Japanese investors weigh up options

Although Japanese manufacturers may be planning to cut production abroad over the next few years, some groups are being encouraged to increase focus on the Global South to increase security and take advantage of new business environments.

Under the Japanese Cabinet Office’s annual corporate behaviour survey published in March, over 10 per cent of Japanese businesses participating expect to reduce the proportion of production outside of Japan in the next five years. This is the highest level since the annual survey began in 1987.

The percentage of Japanese companies planning to expand production abroad also plummeted in the past 10 years, down 23 points.

The annual survey, which captures corporations’ outlook of the economy and business demand, also contains information such as break-even exchange rates and overseas production ratios to research the corporation’s activities.
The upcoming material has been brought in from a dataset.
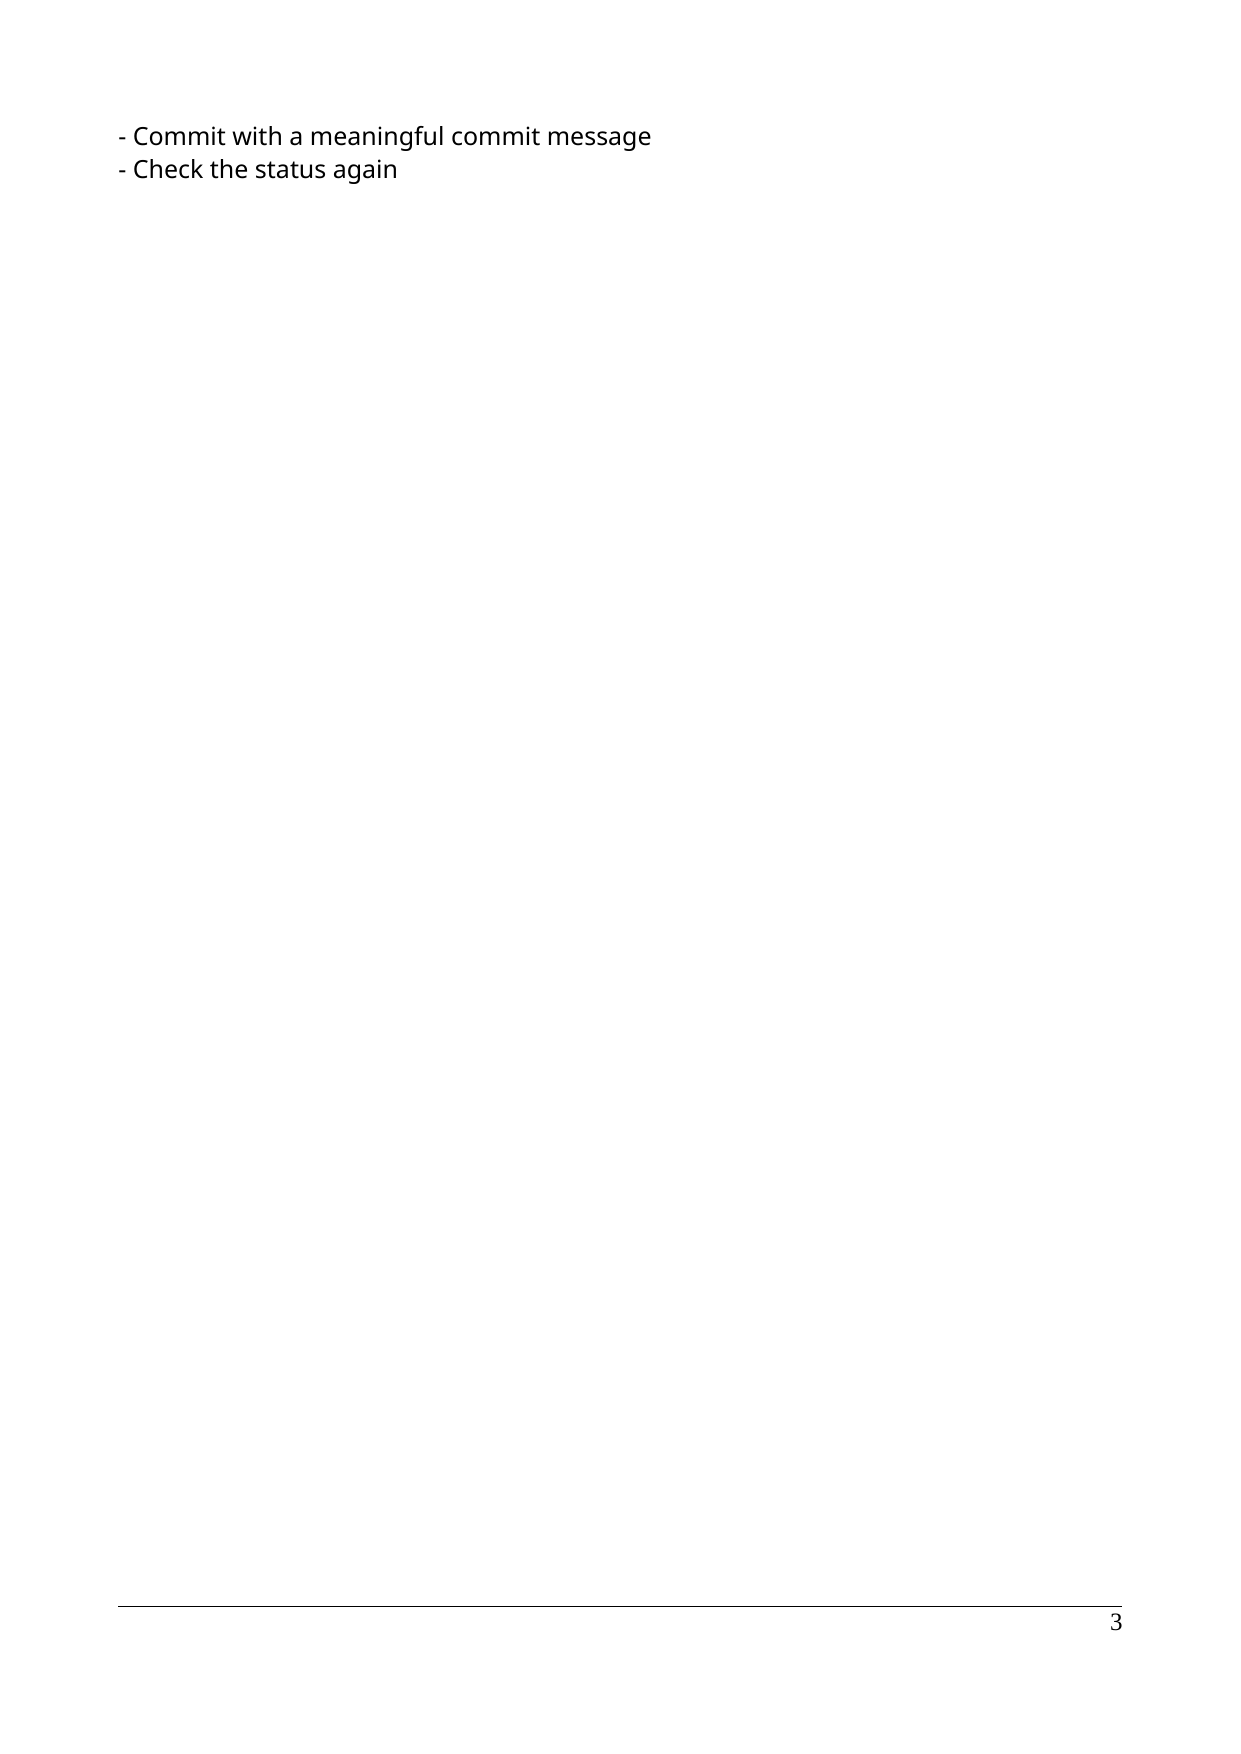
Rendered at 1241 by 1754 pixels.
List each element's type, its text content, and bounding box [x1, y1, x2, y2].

In total, 982 public companies participated in the latest survey.

The survey noted that while overseas outsourcing has enjoyed great success as Japanese manufacturers seek to reduce costs or move production closer to customers, global uncertainties mean many of them are prioritising more resilient networks. The US-China tensions are also a risk that Japanese businesses closely monitor when making decisions about production abroad.

Some Japanese investors are looking for opportunities closer to home. This fiscal year, Daikin Industries will restructure its supply chain to ensure that it can continue to manufacture air conditioners even if it loses access to Chinese components, either manufacturing them in Japan or sourcing them from several sites in regions such as Southeast Asia.

Meanwhile, Japan last week published the Diplomatic Blue Book 2023, indicating the nation’s assessment of the security environment in the past year and orientations in strategic foreign policy. It stated that it is “extremely important” to work with emerging and developing countries in the Global South in a holistic way to overcome differences in values and interests in multilateralism, including nations in Central and South America, Africa, and South and Southeast Asia.

In December, Japan announced its National Security Strategy, which reaffirmed its commitment to promoting a free and open Indo-Pacific region with ASEAN as the core, for peace and prosperity in the region. Referring to Vietnam’s position in the foreign policy of Japan in general, as well as Vietnam’s role in ASEAN-Japan cooperation, Ambassador to ASEAN Kiya Masahiko said Vietnam is “very important” to Japan.

Last year, the Japan Trade Promotion Organization revealed that 60 per cent of Japanese enterprises in Vietnam have plans to expand business within the next two years, and over 53 per cent said the prospect of business profits in 2023 will have improved.

At the Vietnam Business Forum earlier this year, deputy secretary general of the Organisation for Economic Co-operation and Development Yoshiki Takeuchi remarked that over the past two decades, Vietnam’s degree of integration in global value chains has expanded exponentially, as evidenced by participation in regional and bilateral free trade agreements.

“The export-led growth strategy has driven Vietnam’s strong economic growth, providing more opportunities for Vietnamese workers, promoting technology transfer, and shaping a dynamic business environment. The advantage of Vietnam’s growth strategy has also been proven in the context of the pandemic,” Takeuchi said.

Accumulated to March, Japan had 5,050 valid investment projects with the total registered capital of more than $69 billion, ranking third among all countries and territories investing in Vietnam, according to the Ministry of Planning and Investment.